Илья смотрел на освещённые окна. Снизу их закрывали цветы, сверху белые шторы. Сквозь листву цветов было видно золотую раму на стене. Когда окна были открыты, из них на улицу вылетали звуки гитары, пение и громкий смех. В этом доме почти каждый вечер пели, играли и смеялись. Лунёв знал, что там живёт член окружного суда Громов, человек полный, румяный, с большими чёрными усами. Жена у него была тоже полная, белокурая, голубоглазая; она ходила по улице важно, как сказочная королева, а разговаривая — всегда улыбалась. Ещё у Громова была сестра-невеста, высокая, черноволосая и смуглая девица; около неё увивалось множество молодых чиновников; все они смеялись, пели чуть не каждый вечер.
— Право, запирать пора, — настойчиво проговорил Гаврик.
— Запирай…
Мальчик затворил дверь, и в магазине стало темно. Потом загремело железо замка.

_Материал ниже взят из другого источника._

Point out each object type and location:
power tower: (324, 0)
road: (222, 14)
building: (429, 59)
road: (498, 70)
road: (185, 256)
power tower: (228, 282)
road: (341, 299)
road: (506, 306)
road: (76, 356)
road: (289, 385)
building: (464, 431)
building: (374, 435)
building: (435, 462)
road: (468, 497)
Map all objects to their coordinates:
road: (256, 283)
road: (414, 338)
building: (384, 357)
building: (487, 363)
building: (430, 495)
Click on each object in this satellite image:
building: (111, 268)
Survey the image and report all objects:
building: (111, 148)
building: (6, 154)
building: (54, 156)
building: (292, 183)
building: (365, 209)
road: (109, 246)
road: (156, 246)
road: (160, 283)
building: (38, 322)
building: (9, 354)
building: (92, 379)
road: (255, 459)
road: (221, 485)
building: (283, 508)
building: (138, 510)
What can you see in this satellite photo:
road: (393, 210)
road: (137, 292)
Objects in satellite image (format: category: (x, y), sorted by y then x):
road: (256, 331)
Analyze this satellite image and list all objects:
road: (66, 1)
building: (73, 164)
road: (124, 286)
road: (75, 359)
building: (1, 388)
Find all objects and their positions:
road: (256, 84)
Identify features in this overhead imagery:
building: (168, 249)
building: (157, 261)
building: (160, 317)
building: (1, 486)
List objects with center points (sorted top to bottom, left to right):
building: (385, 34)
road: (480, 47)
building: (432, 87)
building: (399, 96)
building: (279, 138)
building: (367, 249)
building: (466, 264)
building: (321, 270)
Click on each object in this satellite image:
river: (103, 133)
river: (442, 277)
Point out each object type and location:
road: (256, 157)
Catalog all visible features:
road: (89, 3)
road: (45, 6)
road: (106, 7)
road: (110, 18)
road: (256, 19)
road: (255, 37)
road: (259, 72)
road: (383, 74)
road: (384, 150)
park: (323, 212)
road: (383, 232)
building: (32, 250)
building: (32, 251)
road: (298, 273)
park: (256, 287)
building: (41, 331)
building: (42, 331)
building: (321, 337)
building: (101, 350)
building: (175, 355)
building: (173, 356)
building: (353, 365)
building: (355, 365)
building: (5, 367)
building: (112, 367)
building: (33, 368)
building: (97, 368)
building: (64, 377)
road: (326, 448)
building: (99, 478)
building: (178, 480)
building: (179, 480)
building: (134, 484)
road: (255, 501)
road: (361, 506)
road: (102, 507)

«Как в тюрьме», — подумал Илья.
Обидные слова товарища о сытости воткнулись ему в сердце занозой. Сидя за самоваром, он думал о Павле с неприязнью, и ему не верилось, что Грачёв может зарезать Веру.
«Напрасно я за неё заступился всё-таки… Пёс с ними!.. Сами не умеют жить, другим мешают…» — с ожесточением подумал он.
Гаврик громко схлёбывал чай с блюдечка и двигал под столом ногами.
— Зарезал или нет ещё? — вдруг спросил он хозяина.
Лунёв сумрачно посмотрел на него и сказал:
— А ты — пей, да спать иди…
Самовар шипел и гудел так, точно готовился спрыгнуть со стола.
Вдруг пред окном встала тёмная фигура, и робкий, дрожащий голос спросил:
— Здесь живёт Илья Яковлевич?..
— Здесь, — крикнул Гаврик и, вскочив со стула, бросился к двери на двор так быстро, что Илья, не успел ничего сказать ему.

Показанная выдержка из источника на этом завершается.